> _Instruction_: Recast every line of the records below as a JSON list of strings, one string per line, and leave out the blank lines.

Source data
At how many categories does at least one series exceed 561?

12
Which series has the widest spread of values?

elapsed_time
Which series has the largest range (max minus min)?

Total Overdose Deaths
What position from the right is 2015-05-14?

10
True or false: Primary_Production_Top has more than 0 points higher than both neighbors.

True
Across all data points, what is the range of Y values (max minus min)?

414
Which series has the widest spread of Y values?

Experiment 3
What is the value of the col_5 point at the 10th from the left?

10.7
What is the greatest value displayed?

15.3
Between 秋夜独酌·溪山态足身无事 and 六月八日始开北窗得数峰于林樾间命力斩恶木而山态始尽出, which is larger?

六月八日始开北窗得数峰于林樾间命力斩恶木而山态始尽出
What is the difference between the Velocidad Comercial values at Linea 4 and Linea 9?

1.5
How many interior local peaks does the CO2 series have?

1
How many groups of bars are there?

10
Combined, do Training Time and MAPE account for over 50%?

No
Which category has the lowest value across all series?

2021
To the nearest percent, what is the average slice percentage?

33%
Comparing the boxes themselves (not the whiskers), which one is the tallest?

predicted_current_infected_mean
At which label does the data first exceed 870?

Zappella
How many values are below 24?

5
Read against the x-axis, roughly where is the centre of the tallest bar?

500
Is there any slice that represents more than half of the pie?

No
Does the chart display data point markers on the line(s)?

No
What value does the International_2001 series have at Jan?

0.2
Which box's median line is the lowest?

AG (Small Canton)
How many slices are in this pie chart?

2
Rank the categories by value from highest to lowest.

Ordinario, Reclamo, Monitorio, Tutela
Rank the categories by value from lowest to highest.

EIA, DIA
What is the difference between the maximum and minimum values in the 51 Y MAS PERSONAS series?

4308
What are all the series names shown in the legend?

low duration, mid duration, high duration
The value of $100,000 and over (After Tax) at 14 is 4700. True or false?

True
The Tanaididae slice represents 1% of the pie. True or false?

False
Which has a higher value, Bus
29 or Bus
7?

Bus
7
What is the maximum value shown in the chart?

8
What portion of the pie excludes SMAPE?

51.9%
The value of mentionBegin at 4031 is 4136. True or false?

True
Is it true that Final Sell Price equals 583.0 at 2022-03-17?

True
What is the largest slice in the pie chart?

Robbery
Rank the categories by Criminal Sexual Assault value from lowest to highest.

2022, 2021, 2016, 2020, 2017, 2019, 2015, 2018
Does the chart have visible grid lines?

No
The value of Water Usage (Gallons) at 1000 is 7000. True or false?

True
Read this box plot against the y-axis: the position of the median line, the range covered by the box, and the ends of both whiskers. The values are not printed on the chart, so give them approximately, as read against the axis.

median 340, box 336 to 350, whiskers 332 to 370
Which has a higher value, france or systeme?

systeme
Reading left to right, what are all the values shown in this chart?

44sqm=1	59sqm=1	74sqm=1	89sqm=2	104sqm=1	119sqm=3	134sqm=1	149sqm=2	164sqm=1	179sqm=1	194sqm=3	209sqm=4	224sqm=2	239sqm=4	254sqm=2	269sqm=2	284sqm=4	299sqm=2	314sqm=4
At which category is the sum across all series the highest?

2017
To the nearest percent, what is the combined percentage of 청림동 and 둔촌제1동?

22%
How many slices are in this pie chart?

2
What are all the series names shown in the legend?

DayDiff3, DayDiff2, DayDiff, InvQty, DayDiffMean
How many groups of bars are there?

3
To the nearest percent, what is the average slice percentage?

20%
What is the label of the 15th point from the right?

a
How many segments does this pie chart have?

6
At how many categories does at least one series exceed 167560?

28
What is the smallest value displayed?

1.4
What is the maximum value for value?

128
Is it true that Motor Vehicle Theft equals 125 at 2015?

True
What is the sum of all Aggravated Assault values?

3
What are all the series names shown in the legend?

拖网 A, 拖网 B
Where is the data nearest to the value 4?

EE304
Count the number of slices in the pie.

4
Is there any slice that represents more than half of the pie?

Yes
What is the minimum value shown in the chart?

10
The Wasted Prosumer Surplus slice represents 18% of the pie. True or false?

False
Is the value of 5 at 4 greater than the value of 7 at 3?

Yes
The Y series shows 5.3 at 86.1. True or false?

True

> _Reply_:
[
  "At how many categories does at least one series exceed 561?",
  "12",
  "Which series has the widest spread of values?",
  "elapsed_time",
  "Which series has the largest range (max minus min)?",
  "Total Overdose Deaths",
  "What position from the right is 2015-05-14?",
  "10",
  "True or false: Primary_Production_Top has more than 0 points higher than both neighbors.",
  "True",
  "Across all data points, what is the range of Y values (max minus min)?",
  "414",
  "Which series has the widest spread of Y values?",
  "Experiment 3",
  "What is the value of the col_5 point at the 10th from the left?",
  "10.7",
  "What is the greatest value displayed?",
  "15.3",
  "Between 秋夜独酌·溪山态足身无事 and 六月八日始开北窗得数峰于林樾间命力斩恶木而山态始尽出, which is larger?",
  "六月八日始开北窗得数峰于林樾间命力斩恶木而山态始尽出",
  "What is the difference between the Velocidad Comercial values at Linea 4 and Linea 9?",
  "1.5",
  "How many interior local peaks does the CO2 series have?",
  "1",
  "How many groups of bars are there?",
  "10",
  "Combined, do Training Time and MAPE account for over 50%?",
  "No",
  "Which category has the lowest value across all series?",
  "2021",
  "To the nearest percent, what is the average slice percentage?",
  "33%",
  "Comparing the boxes themselves (not the whiskers), which one is the tallest?",
  "predicted_current_infected_mean",
  "At which label does the data first exceed 870?",
  "Zappella",
  "How many values are below 24?",
  "5",
  "Read against the x-axis, roughly where is the centre of the tallest bar?",
  "500",
  "Is there any slice that represents more than half of the pie?",
  "No",
  "Does the chart display data point markers on the line(s)?",
  "No",
  "What value does the International_2001 series have at Jan?",
  "0.2",
  "Which box's median line is the lowest?",
  "AG (Small Canton)",
  "How many slices are in this pie chart?",
  "2",
  "Rank the categories by value from highest to lowest.",
  "Ordinario, Reclamo, Monitorio, Tutela",
  "Rank the categories by value from lowest to highest.",
  "EIA, DIA",
  "What is the difference between the maximum and minimum values in the 51 Y MAS PERSONAS series?",
  "4308",
  "What are all the series names shown in the legend?",
  "low duration, mid duration, high duration",
  "The value of $100,000 and over (After Tax) at 14 is 4700. True or false?",
  "True",
  "The Tanaididae slice represents 1% of the pie. True or false?",
  "False",
  "Which has a higher value, Bus",
  "29 or Bus",
  "7?",
  "Bus",
  "7",
  "What is the maximum value shown in the chart?",
  "8",
  "What portion of the pie excludes SMAPE?",
  "51.9%",
  "The value of mentionBegin at 4031 is 4136. True or false?",
  "True",
  "Is it true that Final Sell Price equals 583.0 at 2022-03-17?",
  "True",
  "What is the largest slice in the pie chart?",
  "Robbery",
  "Rank the categories by Criminal Sexual Assault value from lowest to highest.",
  "2022, 2021, 2016, 2020, 2017, 2019, 2015, 2018",
  "Does the chart have visible grid lines?",
  "No",
  "The value of Water Usage (Gallons) at 1000 is 7000. True or false?",
  "True",
  "Read this box plot against the y-axis: the position of the median line, the range covered by the box, and the ends of both whiskers. The values are not printed on the chart, so give them approximately, as read against the axis.",
  "median 340, box 336 to 350, whiskers 332 to 370",
  "Which has a higher value, france or systeme?",
  "systeme",
  "Reading left to right, what are all the values shown in this chart?",
  "44sqm=1\t59sqm=1\t74sqm=1\t89sqm=2\t104sqm=1\t119sqm=3\t134sqm=1\t149sqm=2\t164sqm=1\t179sqm=1\t194sqm=3\t209sqm=4\t224sqm=2\t239sqm=4\t254sqm=2\t269sqm=2\t284sqm=4\t299sqm=2\t314sqm=4",
  "At which category is the sum across all series the highest?",
  "2017",
  "To the nearest percent, what is the combined percentage of 청림동 and 둔촌제1동?",
  "22%",
  "How many slices are in this pie chart?",
  "2",
  "What are all the series names shown in the legend?",
  "DayDiff3, DayDiff2, DayDiff, InvQty, DayDiffMean",
  "How many groups of bars are there?",
  "3",
  "To the nearest percent, what is the average slice percentage?",
  "20%",
  "What is the label of the 15th point from the right?",
  "a",
  "How many segments does this pie chart have?",
  "6",
  "At how many categories does at least one series exceed 167560?",
  "28",
  "What is the smallest value displayed?",
  "1.4",
  "What is the maximum value for value?",
  "128",
  "Is it true that Motor Vehicle Theft equals 125 at 2015?",
  "True",
  "What is the sum of all Aggravated Assault values?",
  "3",
  "What are all the series names shown in the legend?",
  "拖网 A, 拖网 B",
  "Where is the data nearest to the value 4?",
  "EE304",
  "Count the number of slices in the pie.",
  "4",
  "Is there any slice that represents more than half of the pie?",
  "Yes",
  "What is the minimum value shown in the chart?",
  "10",
  "The Wasted Prosumer Surplus slice represents 18% of the pie. True or false?",
  "False",
  "Is the value of 5 at 4 greater than the value of 7 at 3?",
  "Yes",
  "The Y series shows 5.3 at 86.1. True or false?",
  "True"
]